Former US Open champion Venus Williams withdrew from the last Grand Slam of the year on Wednesday, revealing she is suffering from an autoimmune disease.
The former world number one quit the tournament before her second-round match against Germany's Sabine Lisicki then released a statement explaining the extent of her health problems.
"I'm really disappointed to have to withdraw from this year's US Open," she said in the statement.
"I have recently been diagnosed with Sjogren's Syndrome, an autoimmune disease which is an ongoing medical condition that affects my energy level and causes fatigue and joint pain."
Williams has been battling health problems for the past year. She retired from her third-round match at the Australian Open with a hip problem and did not play again until June.
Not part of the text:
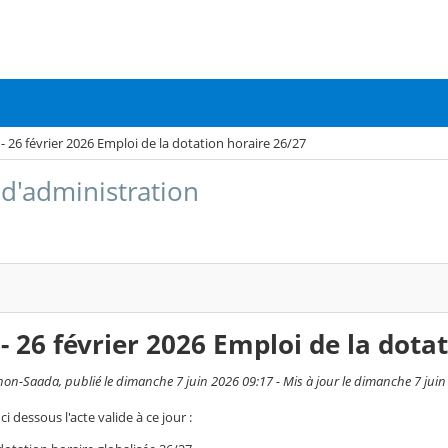
- 26 février 2026 Emploi de la dotation horaire 26/27
 d'administration
- 26 février 2026 Emploi de la dota
hon-Saada, publié le dimanche 7 juin 2026 09:17 - Mis à jour le dimanche 7 jui
ci dessous l'acte valide à ce jour :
The 31-year-old played only a handful of matches since making her comeback and had not played since Wimbledon, pulling out of recent tournaments in Toronto and Cincinnati. She only resumed practising last week because of what she said was an "energy-sucking" mystery illness
Williams won her opening clash with Vesna Dolonts of Russia 6-4, 6-3 on Monday but there were some alarming signs. There were times she looked to be lacking the zip that helped her win seven Grand Slam singles titles and her voice was hoarse.
She told reporters she had been diagnosed with an illness but did not say what it was until Wednesday.
"I enjoyed playing my first match here and wish I could continue but right now I am unable to," said Williams. "I am thankful I finally have a diagnosis and am now focussed on getting better and returning to the court soon."
Williams is one of the most accomplished players of her generation, winning Wimbledon five times and the US Open twice and playing in the final at the Australian and French Opens.
She has also won three Olympic gold medals and all four Grand Slam doubles titles with her younger sister Serena.
But Williams, whose achievements have been largely overshadowed by Serena's, has not won a Grand Slam title since 2008.
Speculation about her future has intensified over the past few months but earlier this week she confirmed she had no intention of retiring.
"I think she's a tough girl," Lisicki said. "I think she'll come back."
Sjogren's Syndrome is a chronic disease where white blood cells attack moisture-producing glands. The most common symptoms are dry eyes and dry mouth but the illness can also cause dysfunction of other organs and body systems.
Nine out of 10 patients are women and most experience extreme fatigue and joint pain.